Другой собачник подбегает с большущими клещами, захватывает ими Кадошку за шею. Кадошка дергается на весу, хрипит, выкатив глаза. Собачник через дыру сверху опускает ее в клетку.

Пока идет эта ловля, мы, стая мальчишек, с криком и свистом носимся по кварталу, разгоняем собак по дворам. Те лают изо всех подворотен. Выскочившие хозяйки во все горло срамят собачников:

— Живодеры! Дела вам больше нет? Ишь, нажрали морды на легкой работе! Самих бы побросать в эту клетку да потом шкуру содрать!

У Петьки так и раздуваются ноздри, он даже зубы оскаливает, швыряя в собачников камнями.

Они уезжают, а по всему кварталу долго еще гремит лай.

Тут появляется китаец с мальчиком. Мы разбегаемся по домам за пятаками.

Китаец расстилает на лужайке коврик, раскладывает на нем пестрые чашки, кольца, обручи, шары, и начинаются фокусы.

Из-под чашек исчезают яркие шарики и оказываются у кого-нибудь из нас в кармане. Пропадают бумажные ленты, а потом китаец вытаскивает их у себя изо рта или из уха. А мы, окружив его кольцом, только ахаем.

Резиновый китайчонок гнет «мост», ходит на руках, здорово крутится колесом, делает двойное сальто.

У мальчика равнодушные скучающие глаза, он не обращает на нас внимания. У старого китайца по усталому лицу катится пот.
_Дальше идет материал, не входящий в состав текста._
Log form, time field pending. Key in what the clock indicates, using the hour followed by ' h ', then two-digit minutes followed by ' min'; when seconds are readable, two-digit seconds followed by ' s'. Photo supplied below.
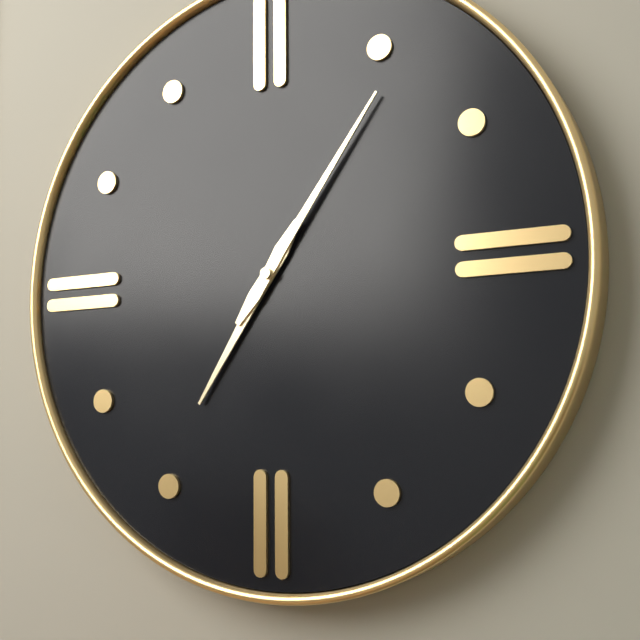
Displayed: 7 h 06 min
Мальчик обходит нас с деревянной лакированной чашкой. Мы бросаем в нее пятаки и копейки. Они звенят, подпрыгивают.

Поднимается ветер, несет над дорогой пыль. Мы с крыши сарая запускаем змея. Он взвивается чуть не под облака и так тянет, что крепкая, суровая нитка режет руку. Змеек, словно живой, вибрирует, дергает. На нем трещотка, она рокочет от ветра. Мы посылаем змейку телеграммы. В середине бумажки вырвешь дырочку, проденешь на нитку, и ветер погонит ее к змейку.
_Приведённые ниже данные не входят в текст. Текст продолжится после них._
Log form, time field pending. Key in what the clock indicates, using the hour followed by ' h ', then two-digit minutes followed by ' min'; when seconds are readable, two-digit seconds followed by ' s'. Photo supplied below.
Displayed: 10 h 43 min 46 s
Петька приплясывает, смеется, в восторге протягивает к нему руки.

— Гляди! — ору я, ткнув Петьку в бок, и показываю на взлетевшую метровую шпагатину с гайками на концах. Эту «накидушку» бросают так, чтобы она повисла на нитке, держащей змеек. Гайки притягивают его к земле, и он попадает в чужие руки.

Два раза взлетает «накидушка». Я быстро подтягиваю змеек к себе. Петька глухо и дико пытается кричать, грозит кулаком невидимым врагам, стреляет в них из рогатки.
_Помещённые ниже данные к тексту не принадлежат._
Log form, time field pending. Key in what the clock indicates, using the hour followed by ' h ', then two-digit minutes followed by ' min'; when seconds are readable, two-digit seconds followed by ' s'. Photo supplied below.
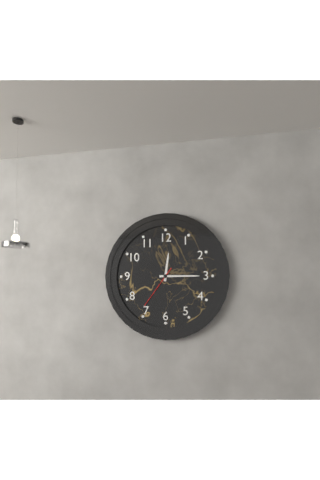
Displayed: 12 h 15 min
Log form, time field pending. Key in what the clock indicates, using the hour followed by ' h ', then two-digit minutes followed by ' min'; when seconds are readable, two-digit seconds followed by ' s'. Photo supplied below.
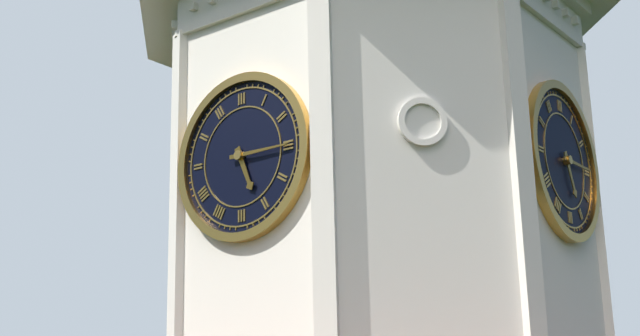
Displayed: 5 h 15 min
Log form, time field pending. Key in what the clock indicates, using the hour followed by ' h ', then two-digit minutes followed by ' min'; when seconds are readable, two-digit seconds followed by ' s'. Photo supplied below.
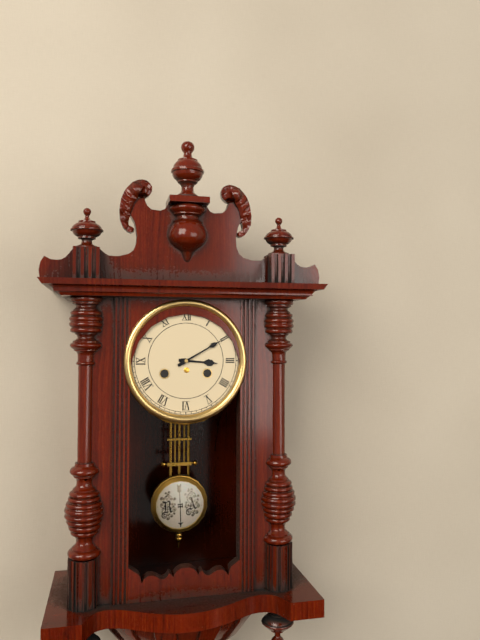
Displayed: 3 h 10 min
Снова взлетает шпагатина, обвивается вокруг суровой нитки, тянет ее к земле. На другом квартале раздается ликующий ор. Я в отчаянии дергаю нитку, чтобы сбросить «накидушку». Змеек в высоте тоже судорожно дергается. И вдруг нитка лопается, змей взмахивает мочальным хвостом, кувыркается, и ветер несет его над городом.

Петька в ярости скатывается с крыши, куда-то бежит, наверное, драться с мальчишками…

День тянулся и тянулся. День особенный. А ничего не случалось. Под водосточными трубами рассыхались пустые кадки. Было душно, как в бане. Наверное, парило перед грозой. У собак вываливались красные языки. Воробьи сидели с раскрытыми клювами. Все мальчишки куда-то исчезли. Я пошатался по двору, среди зарослей огорода. Облачка-заплатки растаяли. Я люблю небо в облаках, а сегодня оно скучное, голое, мутноватое от зноя…

От нечего делать принимаюсь шуровать палкой под деревянным тротуаром. Вчера закатился в щель мой пятак. Тротуары занозисты, опасны для нас, босоногих, некоторые доски проломились, другие подскакивают. Мы частенько извлекаем из-под них медяшки и серебрушки.

К воротам подъезжает на телеге отец. Он входит в калитку, но почему-то не открывает ворота. Увидев меня, разглаживает усы, смахивает со лба пот.

— Съездим за город, накосим коровенке свежей травы?

Глаза его усмехаются, дескать: «А-а, была не была! Не век же горб гнуть, нужно и поразмяться!»

Отец укладывает в телегу литовку, грабли, топор. Наливает холодный квас из погреба в деревянный старинный лагушок, загоняет в отверстие выструганную пробку, обмотанную тряпицей. Приносит мамино старое пальто, делает из него мягкое сиденье.

— Забирайся!

Мама притаскивает узелок с едой, брезентовый дождевик, заставляет меня надеть рубаху. Я запрыгиваю на телегу, свешиваю ноги, отец садится.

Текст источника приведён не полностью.